Report every line in the entries below that contains the string "Between", treating uppercase and lowercase letters as different.

==== Task data

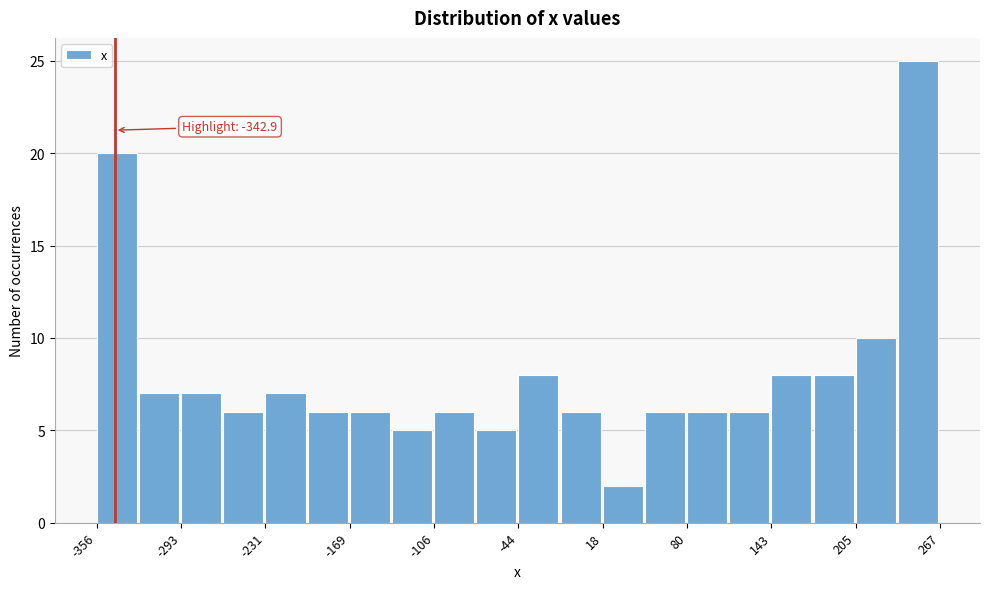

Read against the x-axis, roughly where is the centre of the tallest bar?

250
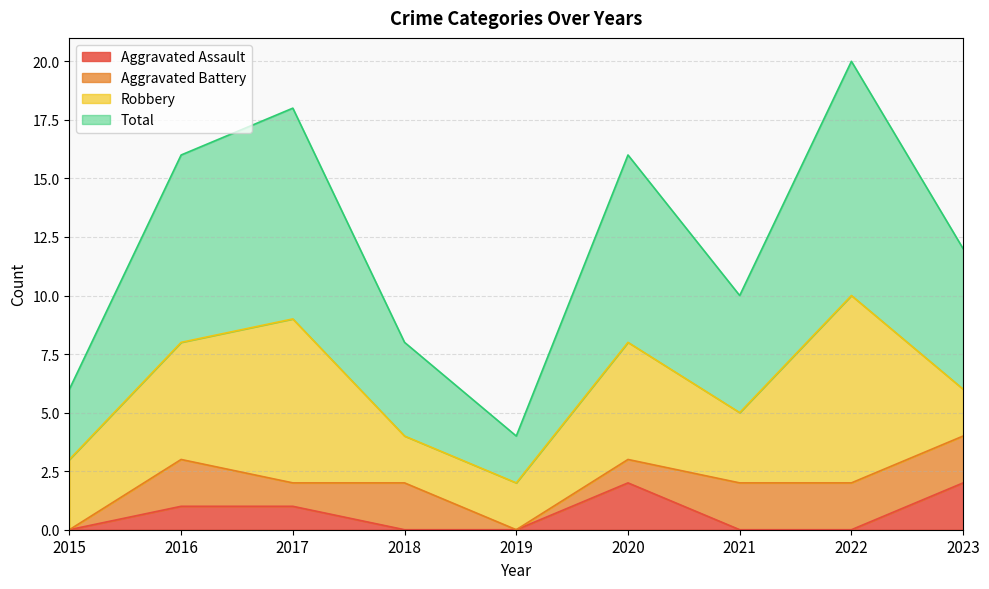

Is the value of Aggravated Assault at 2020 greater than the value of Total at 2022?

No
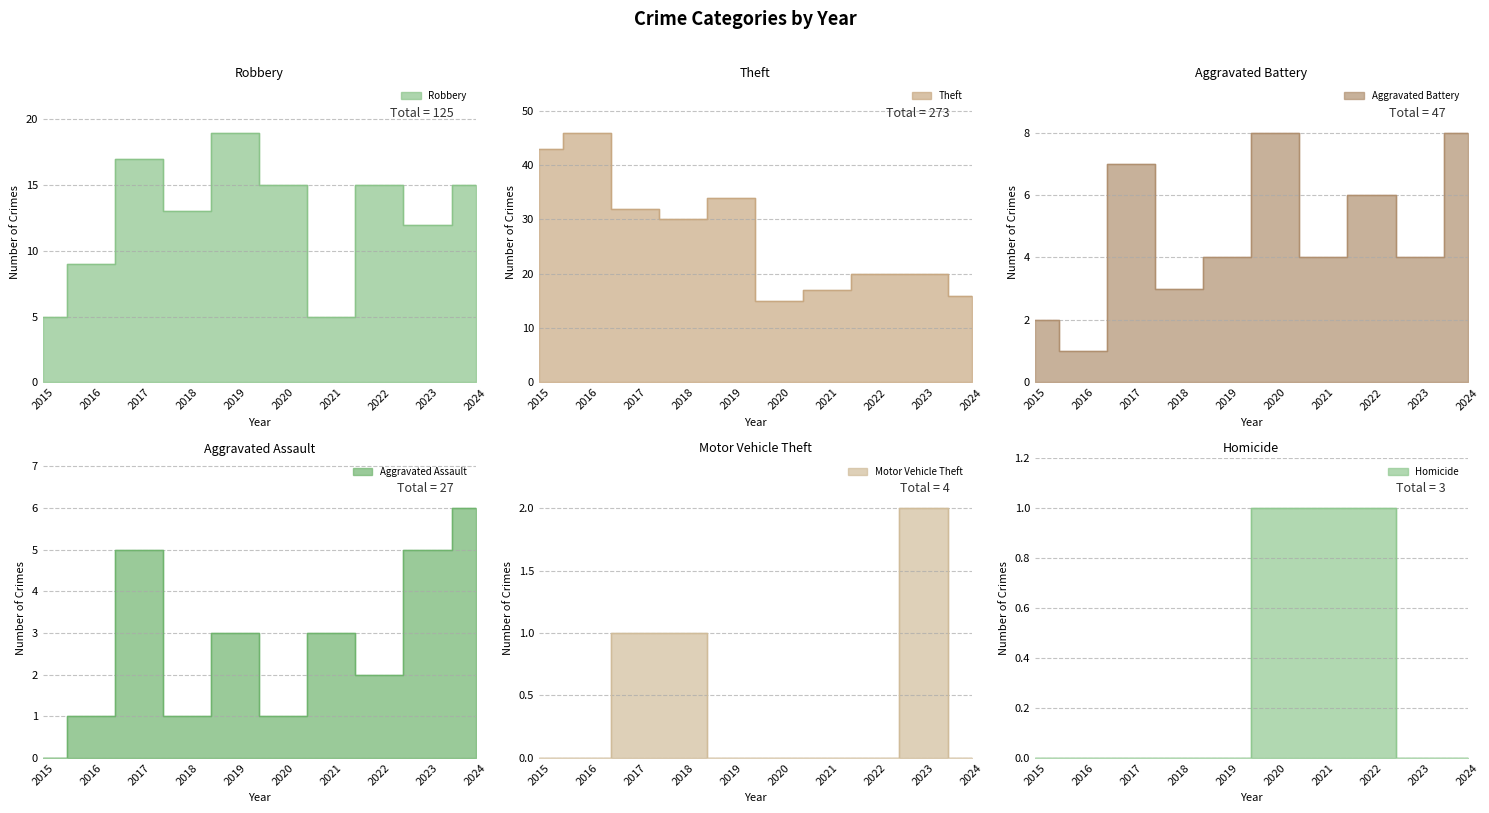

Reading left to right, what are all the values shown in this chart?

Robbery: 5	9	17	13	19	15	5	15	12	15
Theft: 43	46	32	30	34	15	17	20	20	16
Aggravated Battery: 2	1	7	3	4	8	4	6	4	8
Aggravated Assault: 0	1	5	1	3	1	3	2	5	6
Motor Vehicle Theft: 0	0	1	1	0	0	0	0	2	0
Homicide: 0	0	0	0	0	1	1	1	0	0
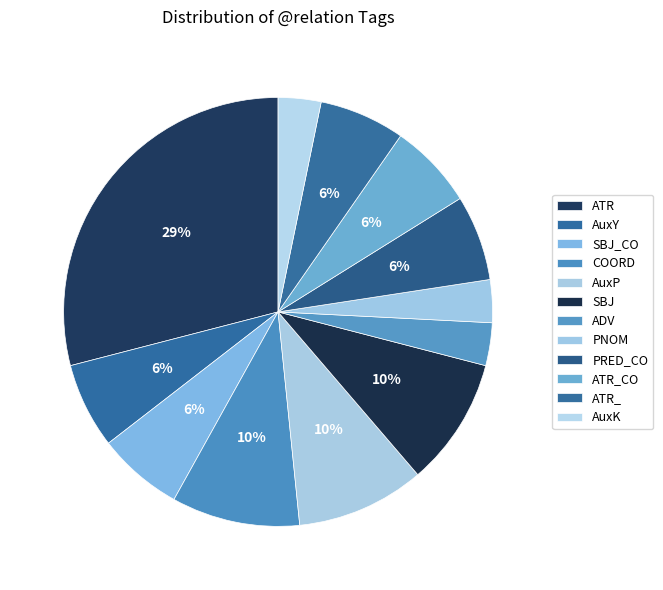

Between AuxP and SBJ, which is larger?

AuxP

========
==== Task data

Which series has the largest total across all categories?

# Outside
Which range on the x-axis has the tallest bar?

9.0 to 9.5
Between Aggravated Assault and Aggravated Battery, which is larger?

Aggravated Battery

========

- _Response area_
Between AuxP and SBJ, which is larger?
Between Aggravated Assault and Aggravated Battery, which is larger?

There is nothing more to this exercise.